What intrigued me about the crowdfunding facet was the sense of community among the fans—the opportunity to reach new fans and project our brand, while also changing the minds of authors who never really considered doing Kickstarter projects.
However, what caught my eye even more than the Kickstarter aspect of James’ proposal was his passion for the genre. He did a great job of presenting what he had in mind for the final product—a great skill required by any good anthology editor. I’ve also worked with enough editors and authors to know who I’d most likely get along with during an arduous fundraising campaign. Crowdfunding campaigns can be pretty exhausting. Most days you’ll end up spending more time corresponding with the team than you’d spend with your family. But, luckily, I share James’s passion, and being a full-time publisher means we don’t shy away from hard work, so we hit the ground running the very first day.

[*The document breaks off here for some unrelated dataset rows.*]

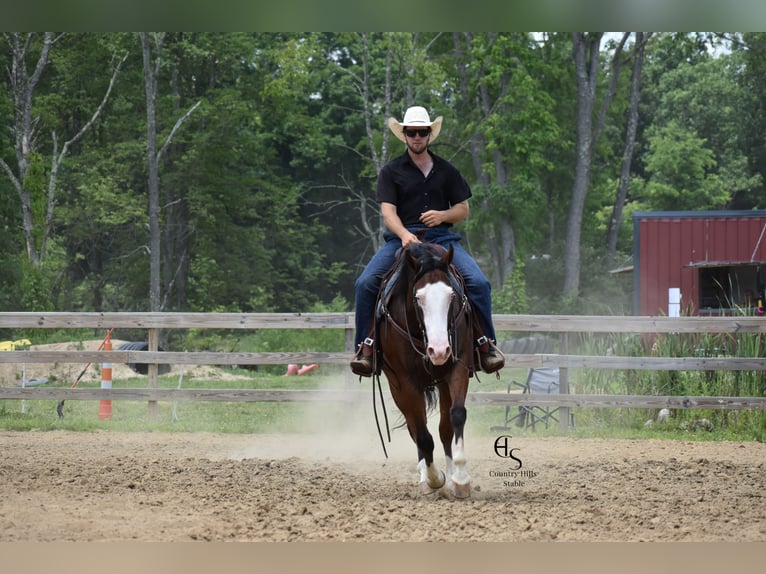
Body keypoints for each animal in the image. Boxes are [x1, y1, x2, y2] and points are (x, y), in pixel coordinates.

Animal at [376, 241, 474, 498]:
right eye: (418, 297)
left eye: (451, 295)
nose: (438, 351)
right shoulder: (405, 382)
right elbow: (422, 435)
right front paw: (434, 478)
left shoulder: (457, 367)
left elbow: (456, 416)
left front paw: (459, 479)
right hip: (397, 388)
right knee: (415, 428)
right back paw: (426, 478)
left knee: (443, 429)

In the end, we’ll end up with an amazing project we can all be proud of, while paying authors almost double what we normally invest in anthologies—and this doesn’t even take into account all the artists involved. Readers will also be beyond happy, since the combination of anticipation and receiving a quality product with perks and merchandise is an amazing feeling.

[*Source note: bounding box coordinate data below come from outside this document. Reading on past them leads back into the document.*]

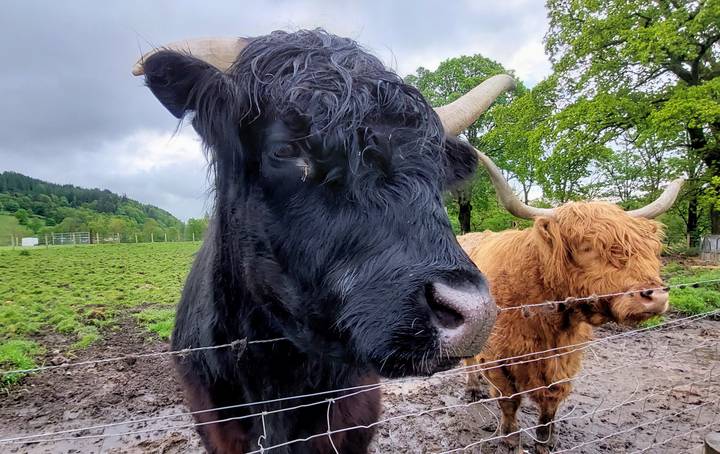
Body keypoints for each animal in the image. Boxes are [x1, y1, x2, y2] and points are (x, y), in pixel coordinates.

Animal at [450, 149, 683, 453]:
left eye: (647, 248)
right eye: (587, 247)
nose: (655, 296)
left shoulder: (566, 357)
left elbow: (551, 400)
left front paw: (545, 441)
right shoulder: (498, 358)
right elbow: (509, 400)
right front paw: (511, 438)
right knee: (469, 360)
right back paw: (472, 389)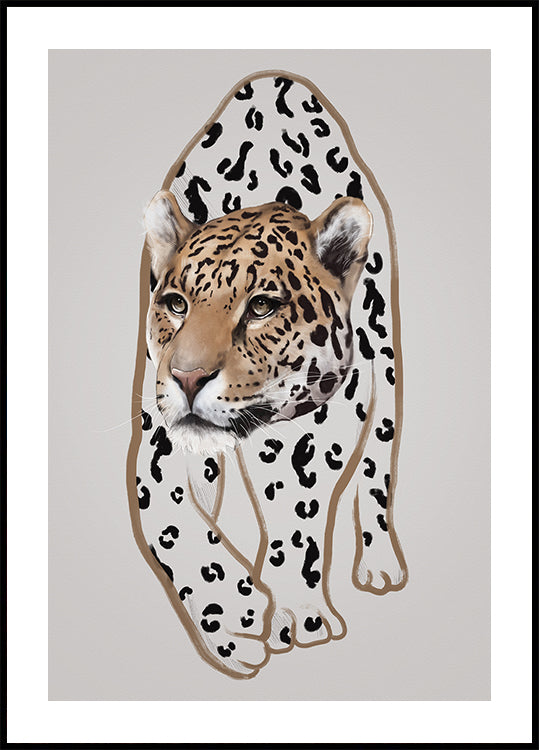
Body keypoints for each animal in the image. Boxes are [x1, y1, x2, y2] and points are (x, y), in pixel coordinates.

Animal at [127, 70, 407, 679]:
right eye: (177, 304)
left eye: (261, 307)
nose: (187, 378)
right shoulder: (159, 439)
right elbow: (174, 522)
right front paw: (233, 615)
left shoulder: (319, 427)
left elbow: (298, 523)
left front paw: (298, 615)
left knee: (377, 470)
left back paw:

The project has also given Crystal Lake Publishing a nice boost in the sense of authors putting us on their dream list of publishers. One of my main objectives is to make our press appealing to authors, editors, and agents. Among many submission queries, I’ve also received pitches from editors who want to compile an anthology. I’ve even made a few professional acquaintances.
A lot of possibilities have grown from this project, and I’m excited to investigate each and every one of them.